Tribune files for bankruptcy protection

— -- In yet another dire sign for the newspaper industry, the Tribune Co. filed for Chapter 11 bankruptcy protection on Monday.

Tribune — the nation's second-largest newspaper company and owner of eight metropolitan daily papers including the Chicago Tribune and the Los Angeles Times — is wrangling with "dramatic" declines in ad revenue and massive debt.

The bulk of Tribune's $12 billion in current debt came when it went private last year in a complicated employee-owned structure. That deal was led by real estate tycoon Sam Zell, who is CEO.

Zell said in a statement that "a precipitous decline in revenue and a tough economy coupled with a credit crisis" made it "extremely difficult to support our debt."

Before Tribune went private, it had about $4.8 billion in debt. The company borrowed an additional $8.2 billion to buy back its publicly traded stock.

Given that debt, and the bankruptcy filing, Fitch Ratings downgraded Tribune's credit rating to a D on Monday. "Its debts exceed the value of its assets," says Fitch analyst Mike Simonton. "We think unsecured bondholders will get zero recovery, and even first-priority debt holders will only get 30% to 50% recovery."

Zell has tried to curtail some of the 161-year-old company's problems by cutting jobs and selling assets.

Last summer, it sold Newsday newspaper in New York to Cablevision for $650 million. Tribune also sold 10% of its stake in to Gannett for $135 million. Gannett, which owns USA TODAY and already had a stake in, is the nation's largest newspaper publisher.

Tribune also owns and operates 23 major-market TV stations, as well as the Chicago Cubs baseball team. The Cubs, which it is trying to sell, are not included in the bankruptcy filing.

The newspapers and TV stations "will continue to operate" during the restructuring, Tribune said.

"Our plan is to operate in the normal course for our readers, viewers, advertisers and communities we serve," it said.

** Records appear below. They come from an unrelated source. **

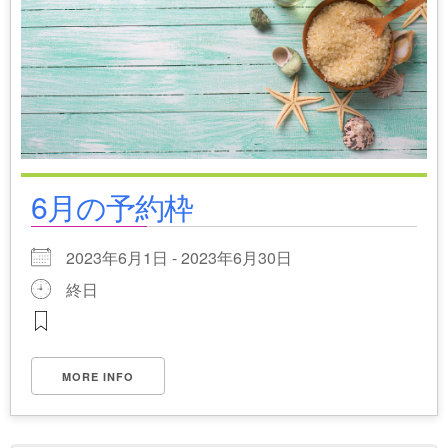
6月の予約枠
2023年6月1日 - 2023年6月30日
終日
MORE INFO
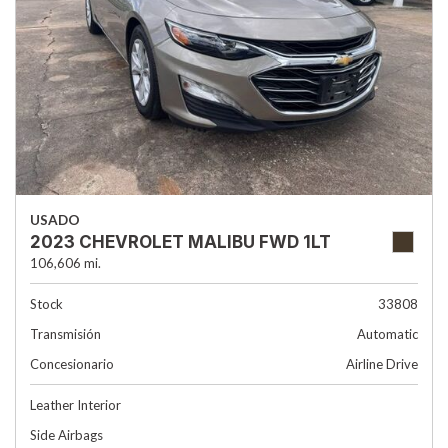
USADO
2023 CHEVROLET MALIBU FWD 1LT
106,606 mi.
Stock
33808
Transmisión
Automatic
Concesionario
Airline Drive
Leather Interior
Side Airbags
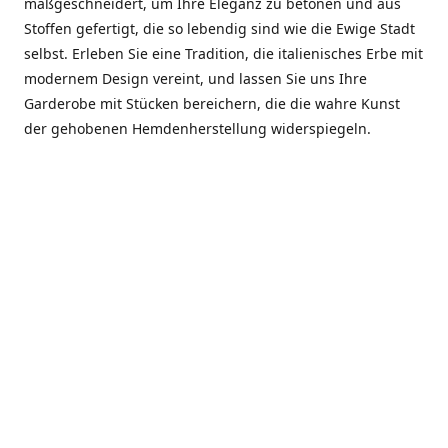
maßgeschneidert, um Ihre Eleganz zu betonen und aus
Stoffen gefertigt, die so lebendig sind wie die Ewige Stadt
selbst. Erleben Sie eine Tradition, die italienisches Erbe mit
modernem Design vereint, und lassen Sie uns Ihre
Garderobe mit Stücken bereichern, die die wahre Kunst
der gehobenen Hemdenherstellung widerspiegeln.
***************
En el corazón de Roma, entre la Via Veneto y la Piazza di
Spagna, se encuentra el atelier de Dario «Dan» Mandatori,
un maestro camisetero que ha perfeccionado su arte
durante cinco décadas. Criado en una familia de artesanos
—su madre trabajó en Sorella Fontana y su abuelo fue un
reconocido sastre eclesiástico—Dan heredó una pasión por
la elegancia y un compromiso absoluto con la calidad.
Abrió su primera boutique a principios de la década de
1970, cuando la “dolce vita” romana aún brillaba,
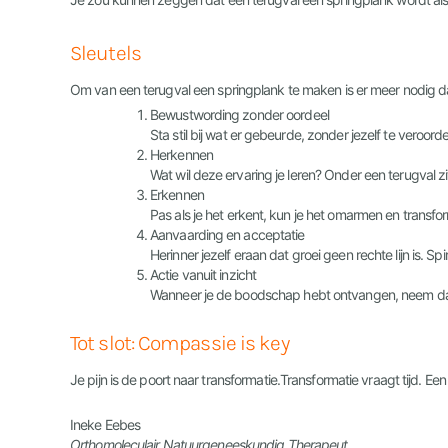
Sleutels
Om van een terugval een springplank te maken is er meer nodig dan 
Bewustwording zonder oordeel
Sta stil bij wat er gebeurde, zonder jezelf te veroordel
Herkennen
Wat wil deze ervaring je leren? Onder een terugval z
Erkennen
Pas als je het erkent, kun je het omarmen en transfo
Aanvaarding en acceptatie
Herinner jezelf eraan dat groei geen rechte lijn is. S
Actie vanuit inzicht
Wanneer je de boodschap hebt ontvangen, neem dan ee
Tot slot: Compassie is key
Je pijn is de poort naar transformatie.Transformatie vraagt tijd. Ee
Ineke Eebes
Orthomoleculair Natuurgeneeskundig Therapeut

While it's a tough time for almost every major media company, newspapers have felt the loss of circulation and ad revenue as they grapple with a host of new online competitors.

"The whole newspaper industry has been hit hard," says independent newspaper analyst John Morton.

Among the problems: "The three major sources of (newspaper) classified advertising are automotive, real estate and job formation — and all three of those have been in the tank since last year," he says.

Ad spending in local newspapers is expected to decline 12% to $26 billion in 2009, according to a new forecast out on Monday from Robert Coen, director of forecasting at media-buying company Magna.